Bill Shorten now (officially) runs Labor: what sort of leader he’ll be, and what it means for party reform. Can George Brandis overturn gay marriage in the ACT? The Tea Party holding our economy at ransom. Leslie Cannold on what stops women from leading. Why we’ll miss BRW magazine. And silence from News Corp on free speech.
And the winner is …
Bill Shorten was elected as Labor’s nightwatchman yesterday. He’ll lead the party to the next election thanks to the reforms that make it so hard to depose him (that is, for others to do what he did to two leaders). An election he will almost certainly lose.
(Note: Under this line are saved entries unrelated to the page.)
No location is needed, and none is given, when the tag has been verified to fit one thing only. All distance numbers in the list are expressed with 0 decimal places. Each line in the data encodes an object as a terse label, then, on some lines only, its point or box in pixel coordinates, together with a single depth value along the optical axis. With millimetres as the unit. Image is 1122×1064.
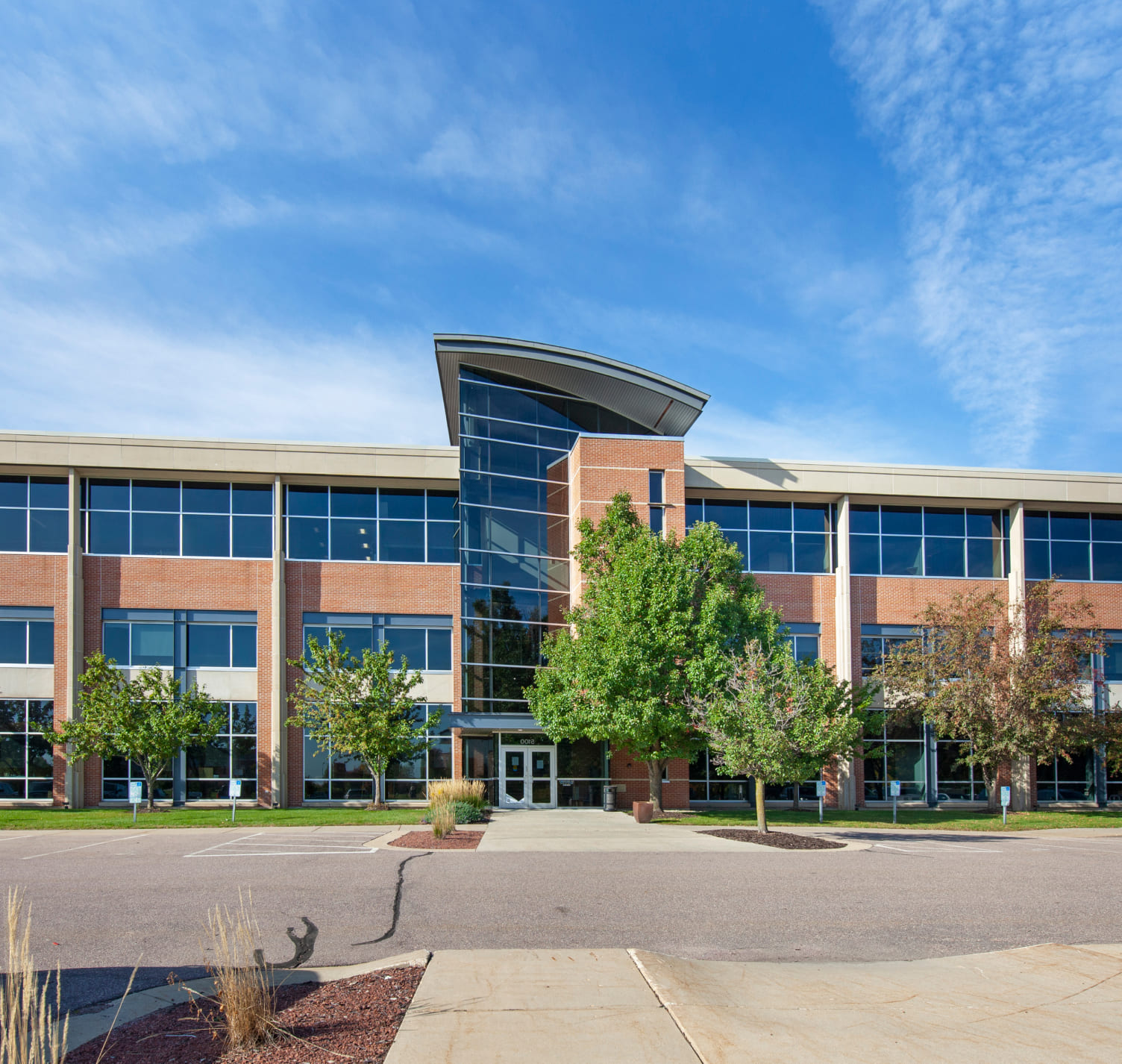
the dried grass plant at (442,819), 19703
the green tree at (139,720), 27812
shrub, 22984
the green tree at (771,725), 20641
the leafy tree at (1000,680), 29000
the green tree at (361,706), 27750
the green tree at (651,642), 24641
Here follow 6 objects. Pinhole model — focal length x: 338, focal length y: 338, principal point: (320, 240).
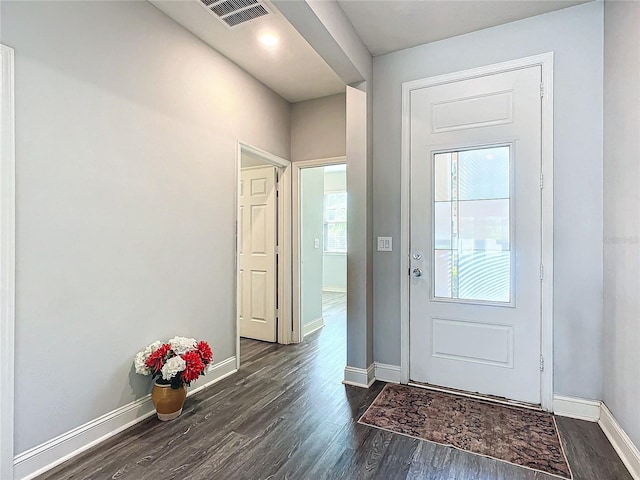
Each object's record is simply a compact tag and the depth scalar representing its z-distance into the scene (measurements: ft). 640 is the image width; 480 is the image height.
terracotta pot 7.32
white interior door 13.11
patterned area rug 6.24
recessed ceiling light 8.79
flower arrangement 7.18
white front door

Plibersek will be elected unopposed as deputy leader today, after cleverly backing factional ally Anthony Albanese in the leadership contest while agreeing to serve alongside Shorten if he was elected — shoring up his caucus support. She’s smart and politically savvy. She’s wildly popular among the left-wing faithful, and sensible enough to win over the Right rump. She’s an effective and believable communicator — something Shorten and the previous two Labor leaders all struggled with — with as clean a hand as any after Labor’s bloody internal battles. She’s a woman, at a time when plenty want revenge for the way Julia Gillard was treated.
In three years’ time she’ll be ready to lead. In six, it could be the Lodge.
Albanese might have had a shot in 2016. Now it’s Plibersek best positioned to be the next Labor prime minister of Australia.